[Begin Selected text]
Building and Maintaining Water Systems
Ian Van Harten (28:00.078) Well, let's move to the water treatment facilities and what's involved in setting something like this up. You know, you've mentioned already, the systems are pretty complicated and it's not just flipping a switch or a simple solution to get clean drinking water. And it's not just setting up the infrastructure, but it's also getting the training and the resources because they're sophisticated to run and operate as well.
and, and it's exacerbated, think, by how remote these communities are. it's already like, it's difficult to get resources to them too. But can you talk a bit about what's all involved in getting a water treatment facility set up?
Ken Coates (28:44.31) So it really depends on the community. So if you have a community that has a fast flowing river or stream close by, with a very consistent year round flow, you don't need that much or expensive of a system. And that's why British Columbia has right now no long term water advisories. Alberta has none as well. Northern Quebec has none. If you look at them, these are places that have big rivers.
can talk about the other rivers on the other prairie provinces, they're quite different. Same with Northern Ontario. If you have a fast-moving river system, you still have to have the purification process. So the plant is often quite large. These plants cost sometimes tens of millions of dollars. And the problem has always been for Canada, that we don't want to spend that much money on that few people. And so the folks are saying, well, why not? This is our territory. We've been here for thousands and of years.
And you're telling us that because you can't give us a decent water supply, we have to leave. I should add really quickly before I forget that one of the real frustrations is when a mining company comes into the area, they might be 40 or 50 kilometers away, have a mine. One of the first things they do is build a water purification system. And so their community, that white community, non-Aboriginal community for a mining calendar, some other construction project, they have really good safe drinking water day one.
[End Selected text]
[Begin Data supplied]
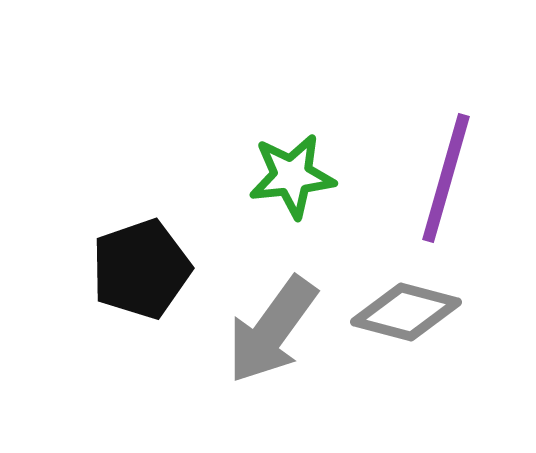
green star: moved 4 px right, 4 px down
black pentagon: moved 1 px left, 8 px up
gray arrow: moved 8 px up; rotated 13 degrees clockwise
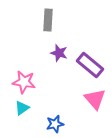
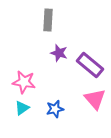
blue star: moved 15 px up
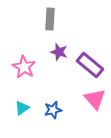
gray rectangle: moved 2 px right, 1 px up
purple star: moved 1 px up
pink star: moved 15 px up; rotated 20 degrees clockwise
blue star: moved 2 px left, 1 px down
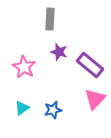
pink triangle: rotated 25 degrees clockwise
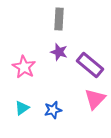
gray rectangle: moved 9 px right
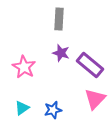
purple star: moved 2 px right, 1 px down
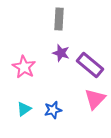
cyan triangle: moved 2 px right, 1 px down
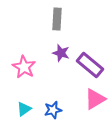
gray rectangle: moved 2 px left
pink triangle: rotated 15 degrees clockwise
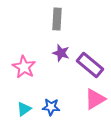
blue star: moved 2 px left, 3 px up; rotated 18 degrees clockwise
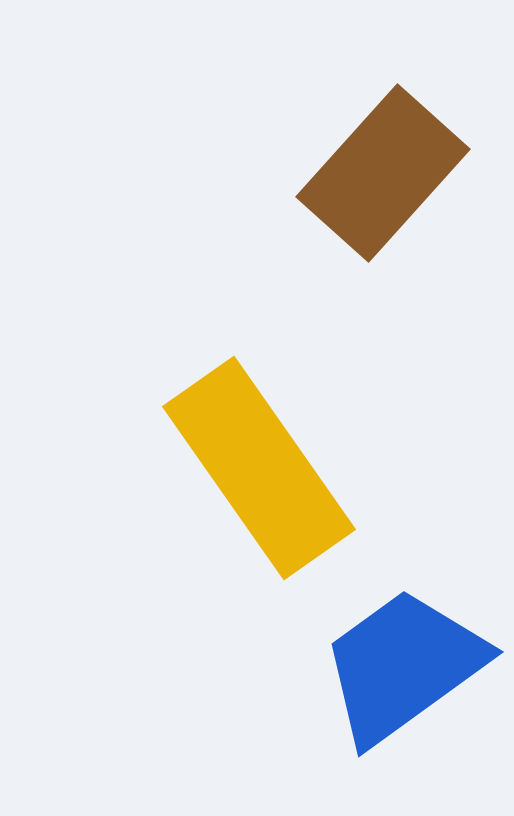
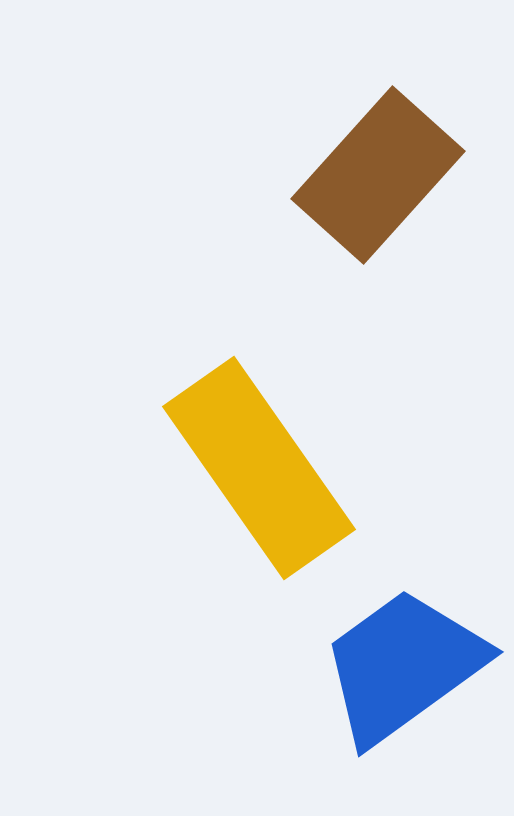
brown rectangle: moved 5 px left, 2 px down
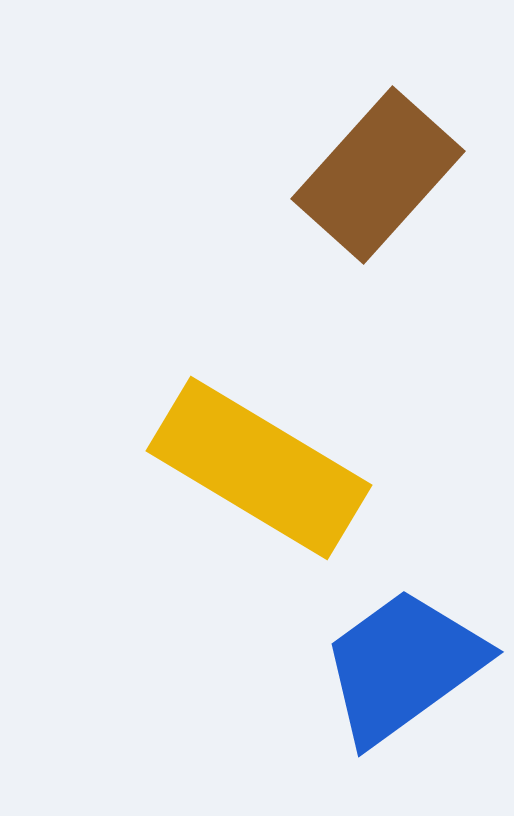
yellow rectangle: rotated 24 degrees counterclockwise
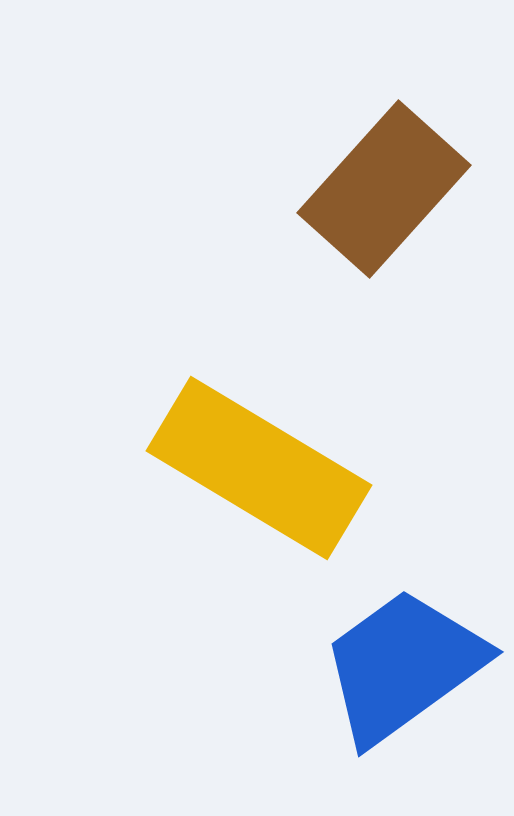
brown rectangle: moved 6 px right, 14 px down
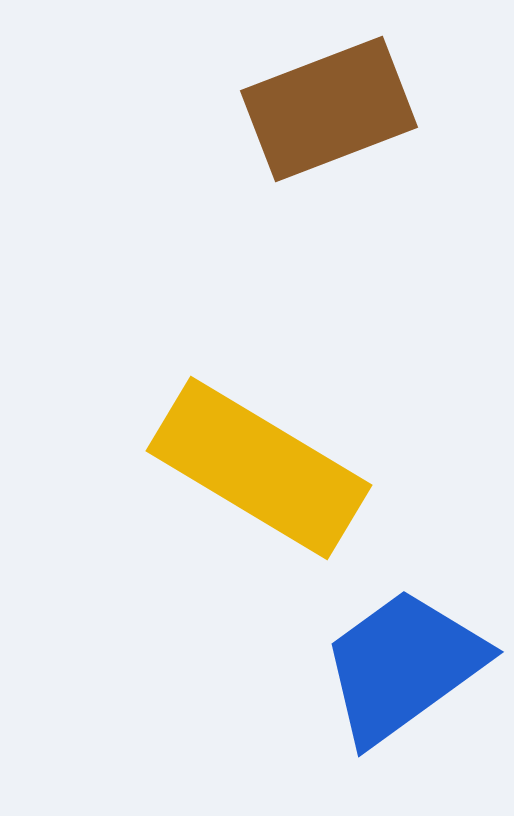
brown rectangle: moved 55 px left, 80 px up; rotated 27 degrees clockwise
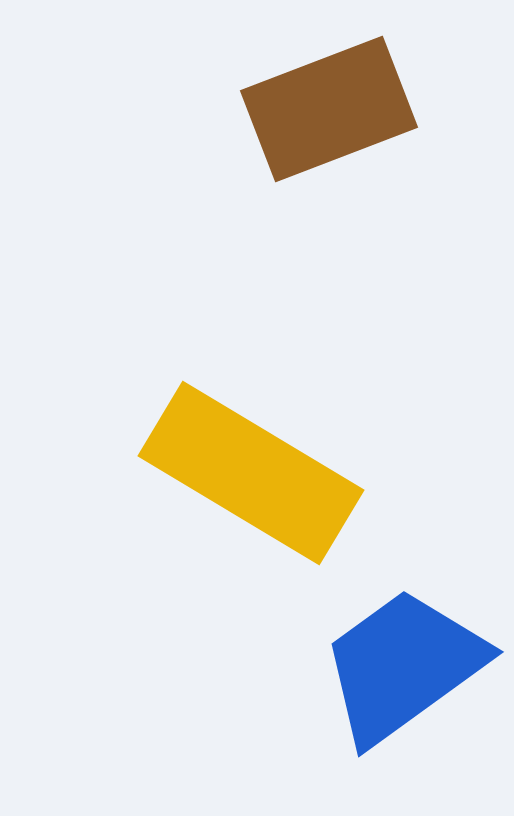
yellow rectangle: moved 8 px left, 5 px down
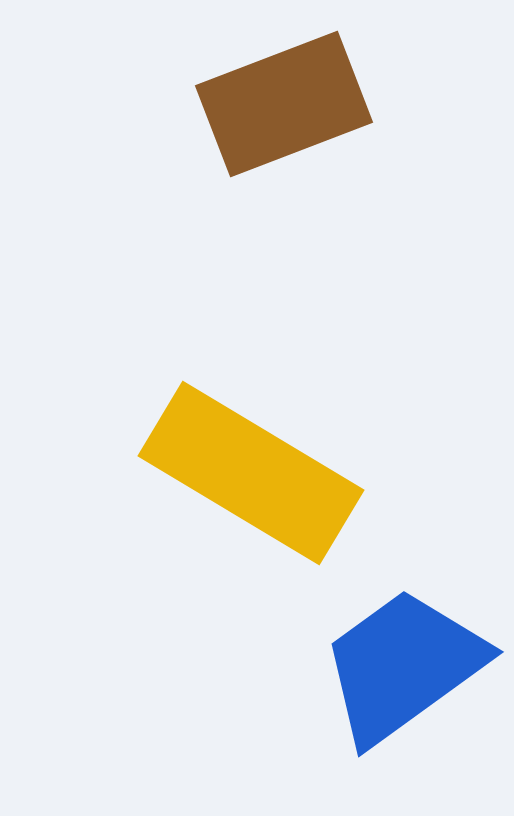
brown rectangle: moved 45 px left, 5 px up
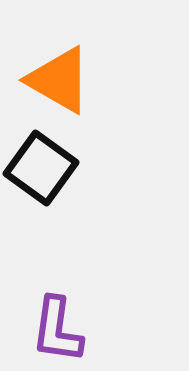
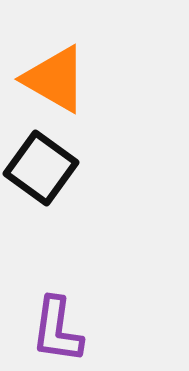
orange triangle: moved 4 px left, 1 px up
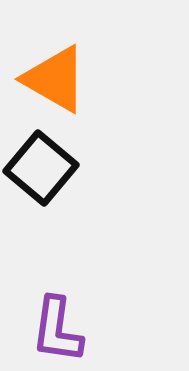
black square: rotated 4 degrees clockwise
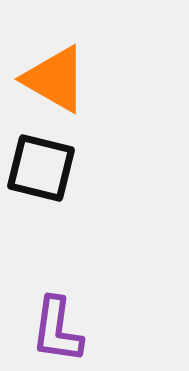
black square: rotated 26 degrees counterclockwise
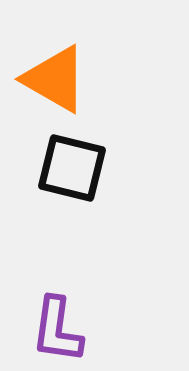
black square: moved 31 px right
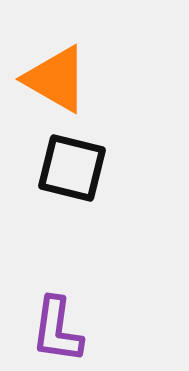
orange triangle: moved 1 px right
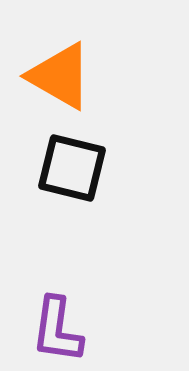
orange triangle: moved 4 px right, 3 px up
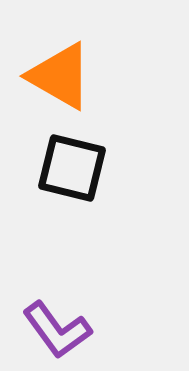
purple L-shape: rotated 44 degrees counterclockwise
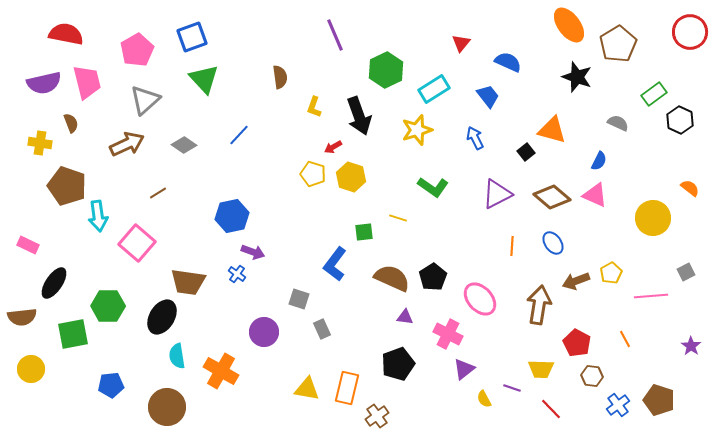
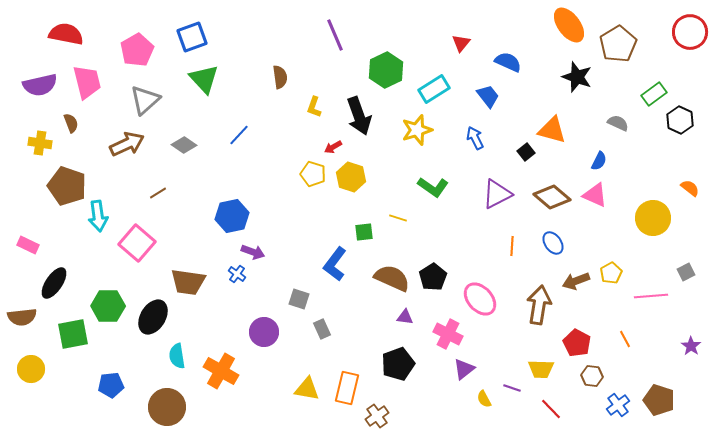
purple semicircle at (44, 83): moved 4 px left, 2 px down
black ellipse at (162, 317): moved 9 px left
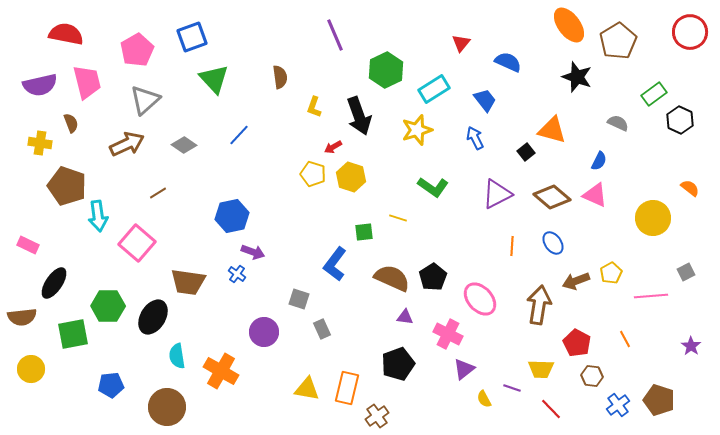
brown pentagon at (618, 44): moved 3 px up
green triangle at (204, 79): moved 10 px right
blue trapezoid at (488, 96): moved 3 px left, 4 px down
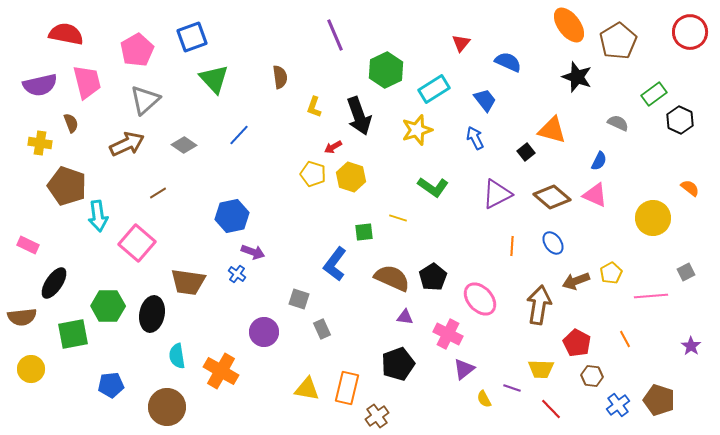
black ellipse at (153, 317): moved 1 px left, 3 px up; rotated 20 degrees counterclockwise
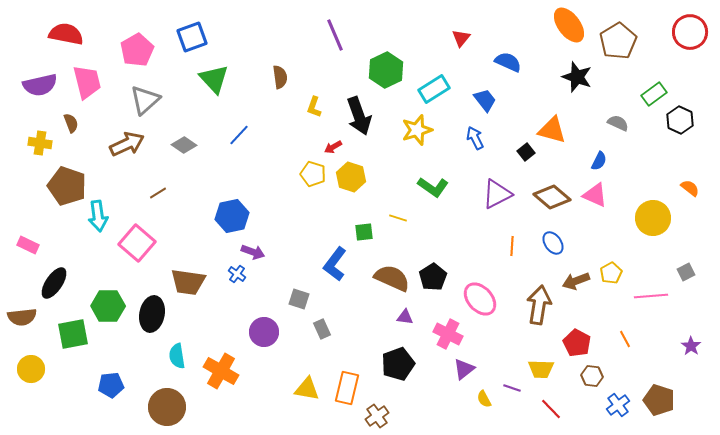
red triangle at (461, 43): moved 5 px up
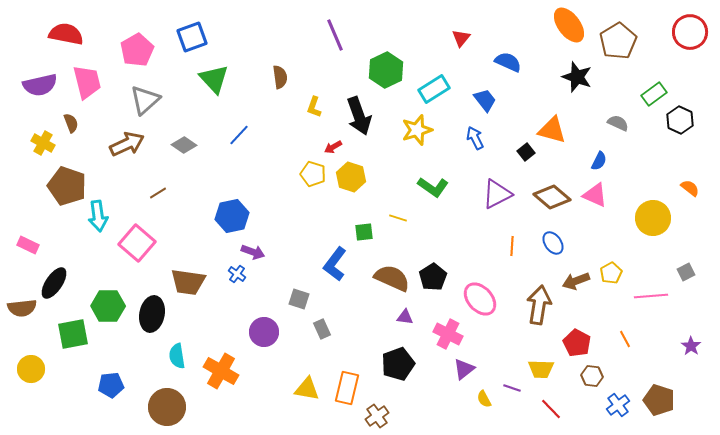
yellow cross at (40, 143): moved 3 px right; rotated 20 degrees clockwise
brown semicircle at (22, 317): moved 9 px up
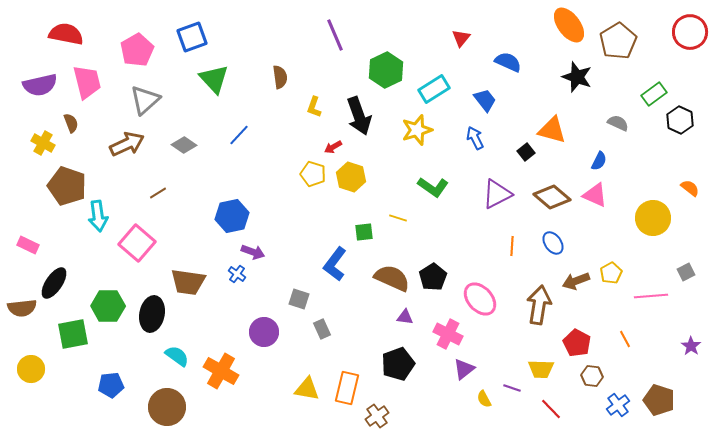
cyan semicircle at (177, 356): rotated 135 degrees clockwise
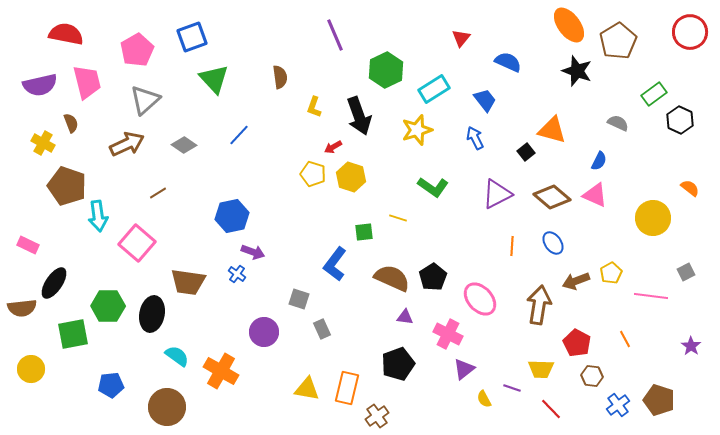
black star at (577, 77): moved 6 px up
pink line at (651, 296): rotated 12 degrees clockwise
[End Data supplied]
▸ **Things to do**
[1] In the water systems transcript, how much do these purification plants sometimes cost?
[2] Set down, word for word, the stretch of the water systems transcript from "and, and it's" through "facility set up?".
[3] Resume the water systems transcript, starting after its final sentence.
The entries have no connection to the water systems transcript.

▸ **Results in order**
[1] They sometimes cost tens of millions of dollars.

[2]
and, and it's exacerbated, think, by how remote these communities are. it's already like, it's difficult to get resources to them too. But can you talk a bit about what's all involved in getting a water treatment facility set up?

[3]
whereas the indigenous community a while away, can't do the same sort of thing. So what happens is you have to figure out the way it works, the kind of system you have, what's the source of water, how much purification do have to dig out. And just to go back to the question of Ontario, Manitoba, and Saskatchewan, these are areas that have a whole bunch of low-lying rivers, Saskatchewan less so, but northern Manitoba has a whole bunch of still water.
That's why Northern Northern Ontario is the most difficult place. They've lifted almost 80 water revisions in the last 10 years, but they have 26 remaining. And the reason is because these are still water. They're in sort low-lying areas. This is the Hudson's Bay Company, Lowlands. The water doesn't go very fast. It gets stagnant, it gets stale. Impurities build up within them. And it's got nothing to do with Indigenous Services Canada. This is just the way the water is.
Ken Coates (31:05.78) And this is why you get still water if you go anywhere you are, you don't drink still water and you're walking in the bush. Because impurities built up and that's where you get a beaver fever kind of stuff, kind of problems coming out. Still water accumulates impurities. So in these areas, which are the most remote areas in Canada, flying communities in Northern Ontario, flying communities in Northern Manitoba, and you've got still water, you've got a small population, and you're gonna cost you $30 million to build a...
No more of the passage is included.